___ Dataset extract

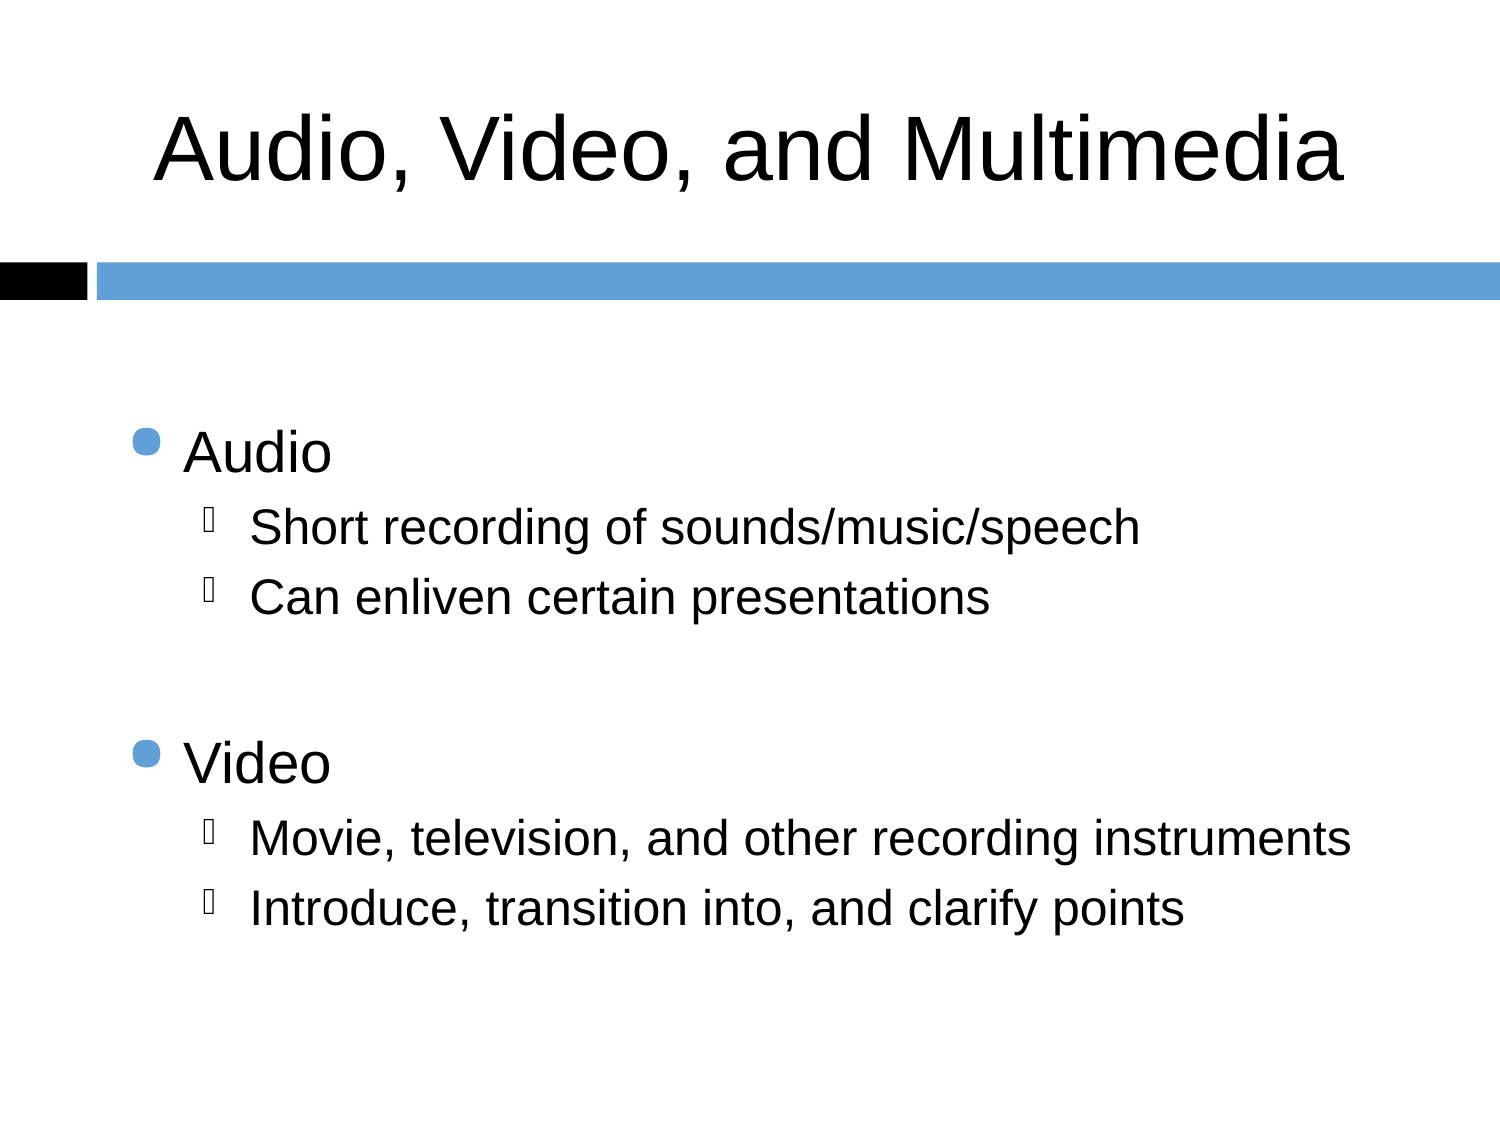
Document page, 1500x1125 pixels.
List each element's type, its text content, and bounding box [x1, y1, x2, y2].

title Audio, Video, and Multimedia [112, 49, 1388, 238]
list Audio Short recording of sounds/music/speech Can enliven certain presentations Video Movie, television, and other recording instruments Introduce, transition into, and clarify points [112, 324, 1388, 1001]
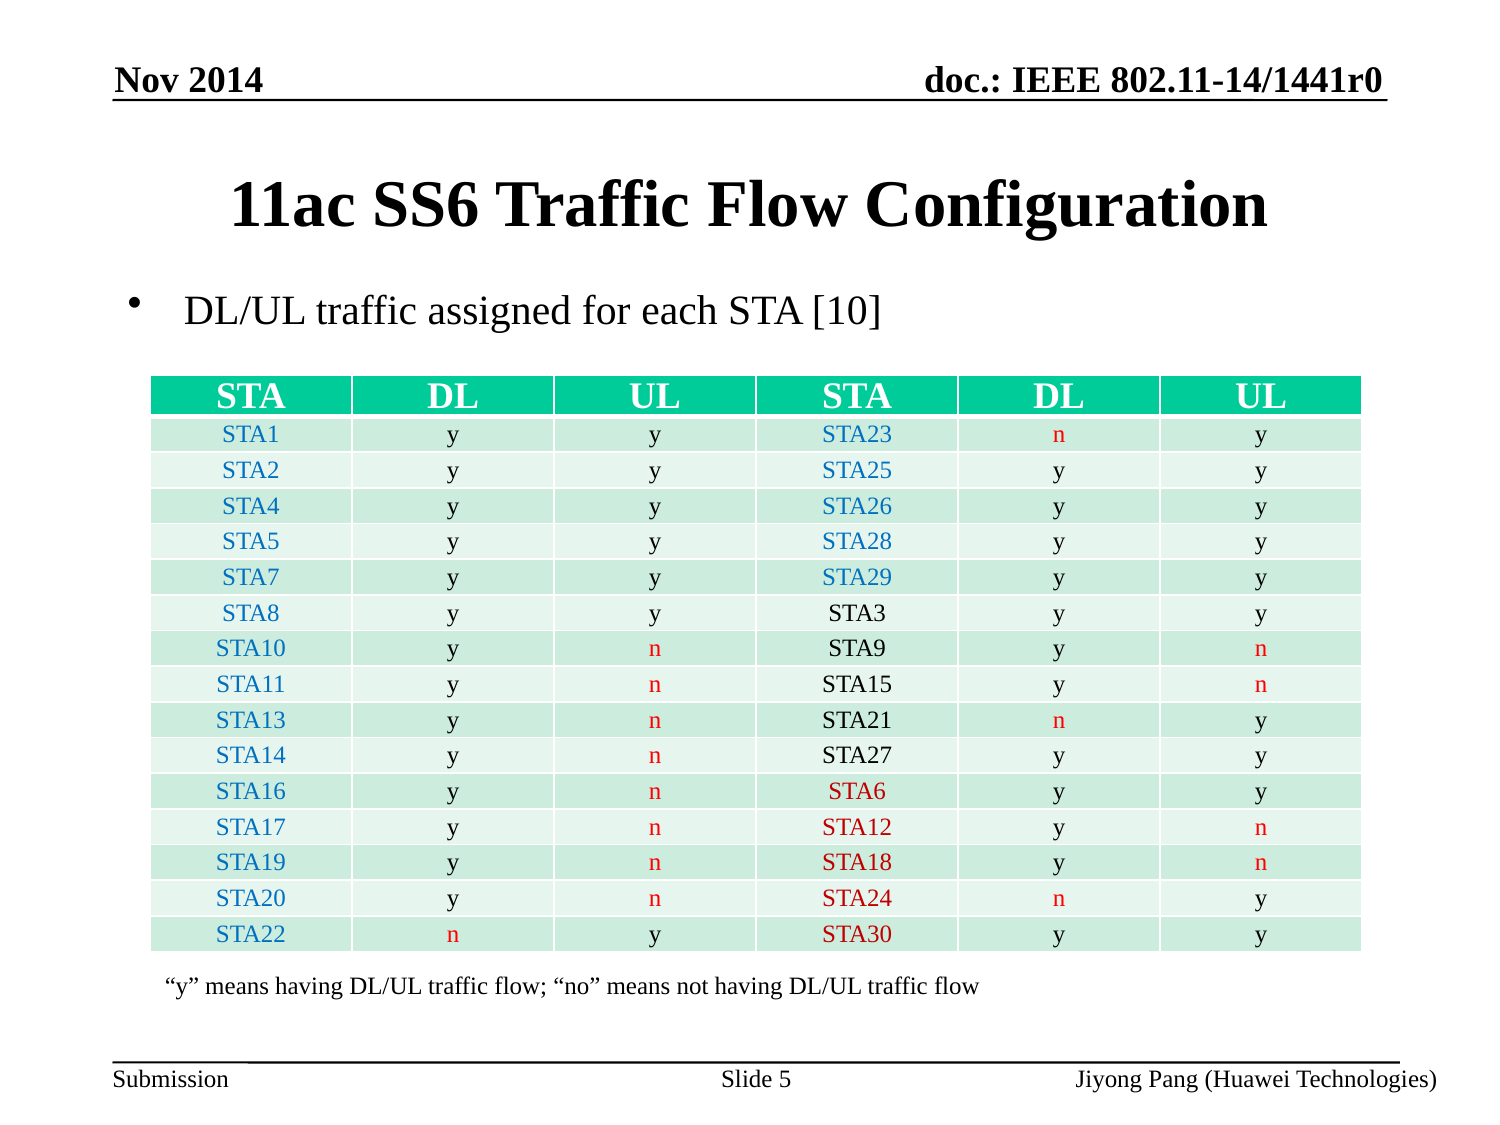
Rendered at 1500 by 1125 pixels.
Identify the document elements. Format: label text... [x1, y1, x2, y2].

list DL/UL traffic assigned for each STA [10] [112, 274, 1388, 951]
title 11ac SS6 Traffic Flow Configuration [112, 112, 1388, 274]
slide_number Slide 5 [712, 1061, 800, 1093]
footer Jiyong Pang (Huawei Technologies) [1075, 1061, 1443, 1093]
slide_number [114, 54, 265, 101]
text_box “y” means having DL/UL traffic flow; “no” means not having DL/UL traffic flow [149, 962, 1363, 1008]
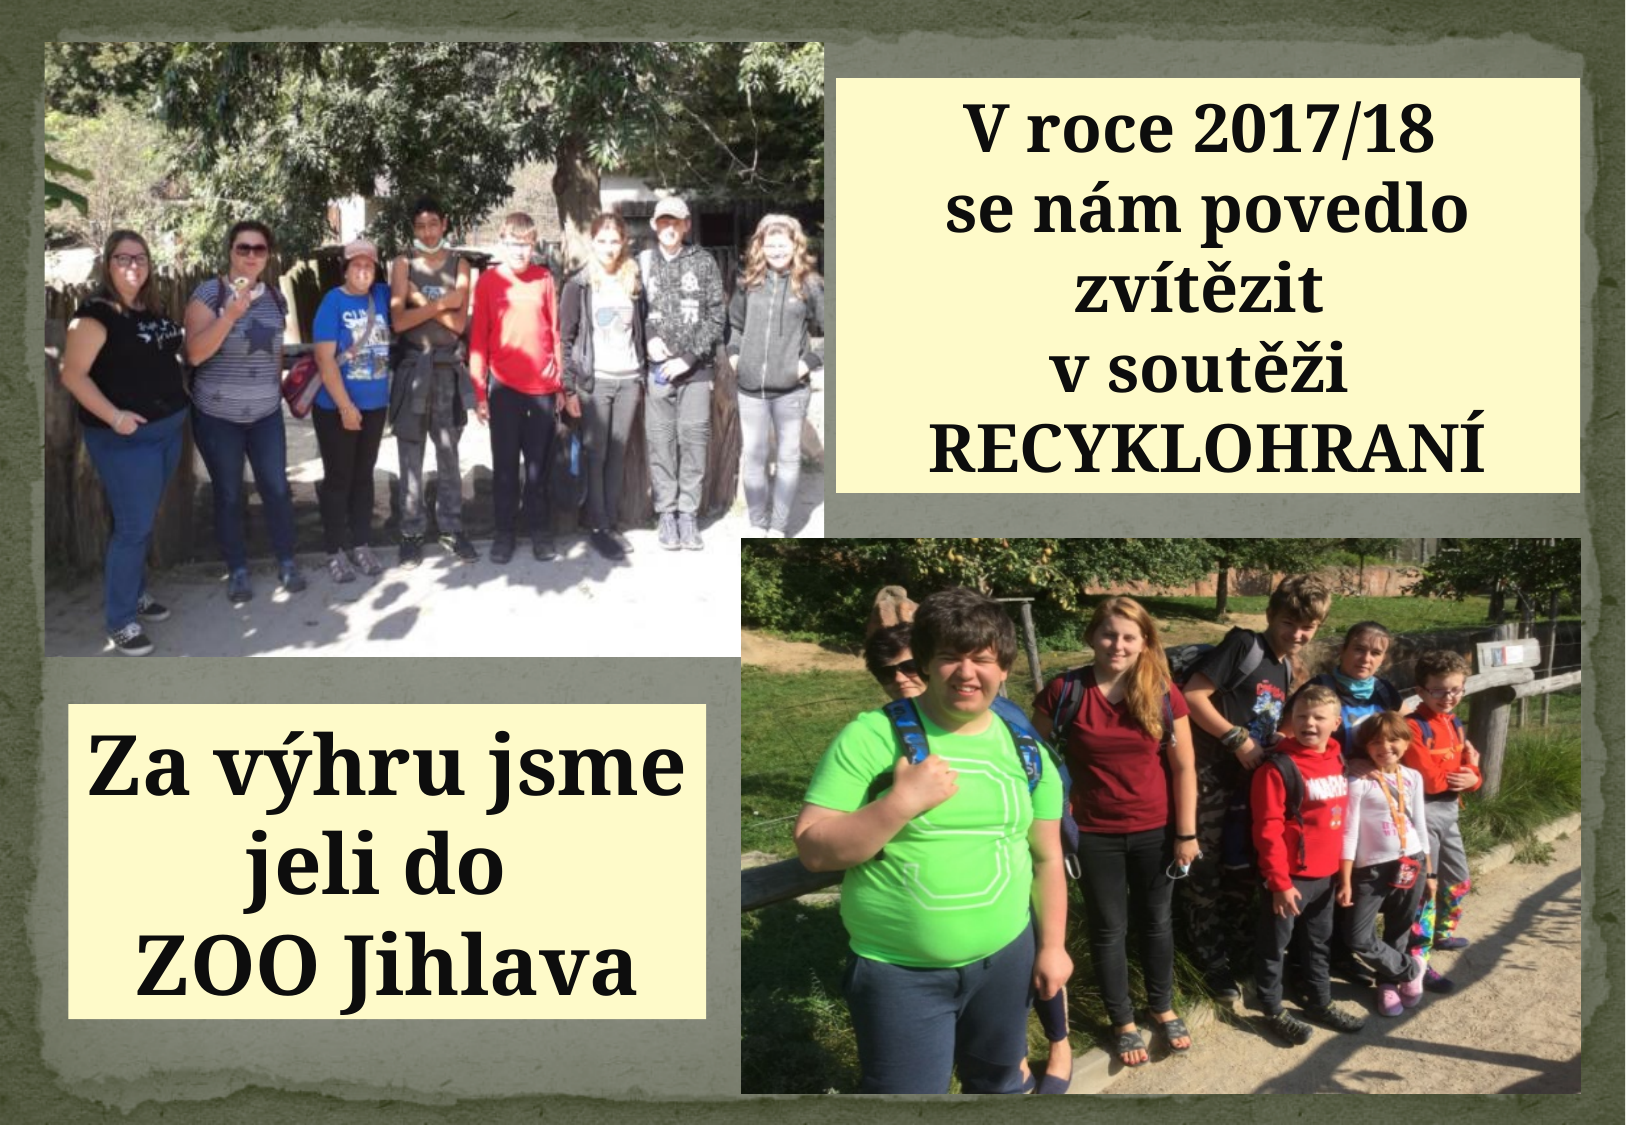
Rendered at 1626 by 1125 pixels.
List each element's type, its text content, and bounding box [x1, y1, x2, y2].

______

- [What is expected]: Please show, exactly as written, every line above that contains the word "Rendered".

- [Solved exercise]:
Rendered at 1500 by 1125 pixels.
Rendered at 1626 by 1125 pixels.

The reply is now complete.